**Source passage**
━━━━━━━━━━━━━━━━━━━━
Give feedback about the health questionnaire to school staff and parents. It is important to bring the teachers into the work. Student health starts in the classroom. The results must be disseminated at all levels from the student and up to the officials in the municipality and the politicians.

The participants pointed out the importance of communicating results from the HD questionnaire with the students. This could bring awareness to the students themselves about the results and how they can relate to these. They indicated several possible ways to involve the students in analyzing the HD questionnaire results on individual, group and school levels. One school nurse wrote, “I think we could benefit from using the questions about food ... and ask what the student thinks about the results and what might improve the result rather than pointing to where they wrote the ‘wrong’ answer”. Further, unleashing the power of positive change was articulated by the participants due to making the HD a part of the school organization. When able to successfully walk side by side, the professional collaboration within the school organization could enable positive change on the individual student's level. One student wrote, “It was a wake-up call for me, I got to see what my diet and sleep look like on paper. I have started to eat breakfast and sleep better now, on my own”.

Pointing out a healthy direction

Although we asked the participants to share their ideas about using the HDs to their fullest potential to promote student's health and learning in school, we received several negative narratives presenting an array of challenges. The participants described school leaders who were not considering HDs as an important part of the school's mission, which is reflected in decisions regarding which professionals were hired and which issues were on the school agenda. One school nurse wrote:

At some schools, the management and the teaching staff show little or no interest in hearing about the results. They do not see the potential of working with the results. It can even become a problem for some teachers when the students are pulled away from the classroom for their HDs.

A teacher wrote:

The saddest thing is that sometimes the HDs do not help. Either you do not receive the help or resources you would need. There is either no staff or money/materials/possibilities to help. Then I, who am a teacher, become frustrated and get the feeling that we only sit in meetings, but nothing happens. That is a waste of time.
━━━━━━━━━━━━━━━━━━━━
**The data**

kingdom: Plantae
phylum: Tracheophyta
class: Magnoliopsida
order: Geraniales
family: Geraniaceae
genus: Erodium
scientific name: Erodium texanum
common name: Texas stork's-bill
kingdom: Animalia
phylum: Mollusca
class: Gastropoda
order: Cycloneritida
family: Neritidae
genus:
━━━━━━━━━━━━━━━━━━━━
**Exercise tasks**
**1)** Copy the records word for word, starting at the line that contains "genus: Erodium" and ending at the final line of the records.
**2)** Continue the passage on school health dialogues from its last sentence.

**Written answers**
**1)**
genus: Erodium
scientific name: Erodium texanum
common name: Texas stork's-bill
kingdom: Animalia
phylum: Mollusca
class: Gastropoda
order: Cycloneritida
family: Neritidae
genus:

**2)**
The participants also pointed out a power imbalance in the school as an organization. One student wrote, “children should be able to decide”. However, parallel with their descriptions of the lack of sufficient leadership engagement, they elaborated on the need for school leaders to indicate a healthy direction.


The qualitative content analysis resulted in four themes: Putting health on the agenda, Finding a common goal, Walking side by side and Pointing out a healthy direction. These themes illuminate a large variation of school actors' experiences of HDs and their ideas about using the HD to its fullest potential to promote student's health and learning. The findings give a broad picture of the school nurses', teachers' and students' experiences, and descriptions of contexts reflecting health promotion policy in practice and leadership engagement (in terms of principals and SHS managers engagement), or lack thereof. Similarly, Carlsson and Simovka (2012) found that the interplay between different approaches when implementing HPS projects and contextual factors substantially influence the scope of the outcomes. Regardless of the extent to which the participants felt that they had promoted health and learning in school in general, and developed the HDs in particular, we identified a consensus on what is desirable, which will be addressed in the following discussion.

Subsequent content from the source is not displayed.